[DATASET Boundary: Start]
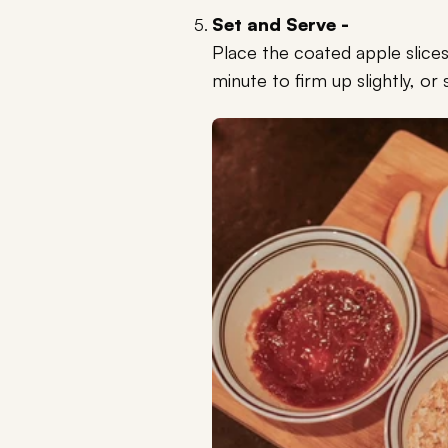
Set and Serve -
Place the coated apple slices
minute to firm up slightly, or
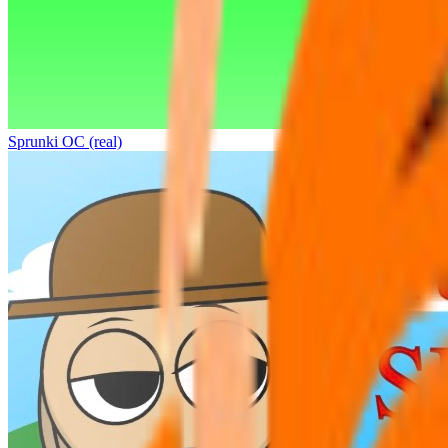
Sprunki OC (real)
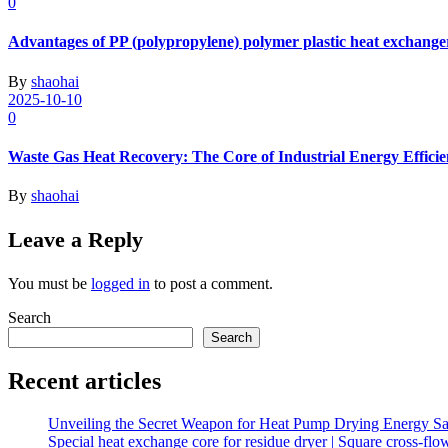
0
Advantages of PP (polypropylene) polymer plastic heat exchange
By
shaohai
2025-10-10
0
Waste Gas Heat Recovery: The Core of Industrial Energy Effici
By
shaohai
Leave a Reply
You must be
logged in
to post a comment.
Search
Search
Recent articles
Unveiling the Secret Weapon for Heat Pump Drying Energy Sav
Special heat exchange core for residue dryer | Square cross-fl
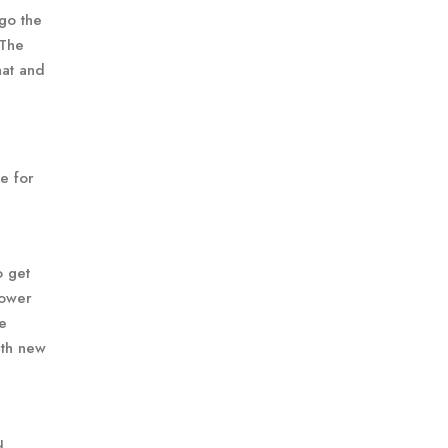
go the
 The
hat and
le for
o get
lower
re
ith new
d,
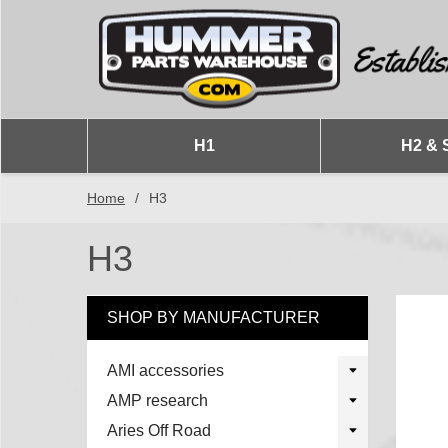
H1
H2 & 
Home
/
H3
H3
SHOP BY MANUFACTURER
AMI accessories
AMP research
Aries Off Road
[DATASET Boundary: End]
▶ **WORK INSTRUCTIONS**:
Without carrying over any picture, write out the entries above once more, exactly.

▶ **SOLUTION BELOW**:
Set and Serve -
Place the coated apple slices
minute to firm up slightly, or
Sprunki OC (real)
0
Advantages of PP (polypropylene) polymer plastic heat exchange
By
shaohai
2025-10-10
0
Waste Gas Heat Recovery: The Core of Industrial Energy Effici
By
shaohai
Leave a Reply
You must be
logged in
to post a comment.
Search
Search
Recent articles
Unveiling the Secret Weapon for Heat Pump Drying Energy Sav
Special heat exchange core for residue dryer | Square cross-fl
go the
 The
hat and
le for
o get
lower
re
ith new
d,
H1
H2 & 
Home
/
H3
H3
SHOP BY MANUFACTURER
AMI accessories
AMP research
Aries Off Road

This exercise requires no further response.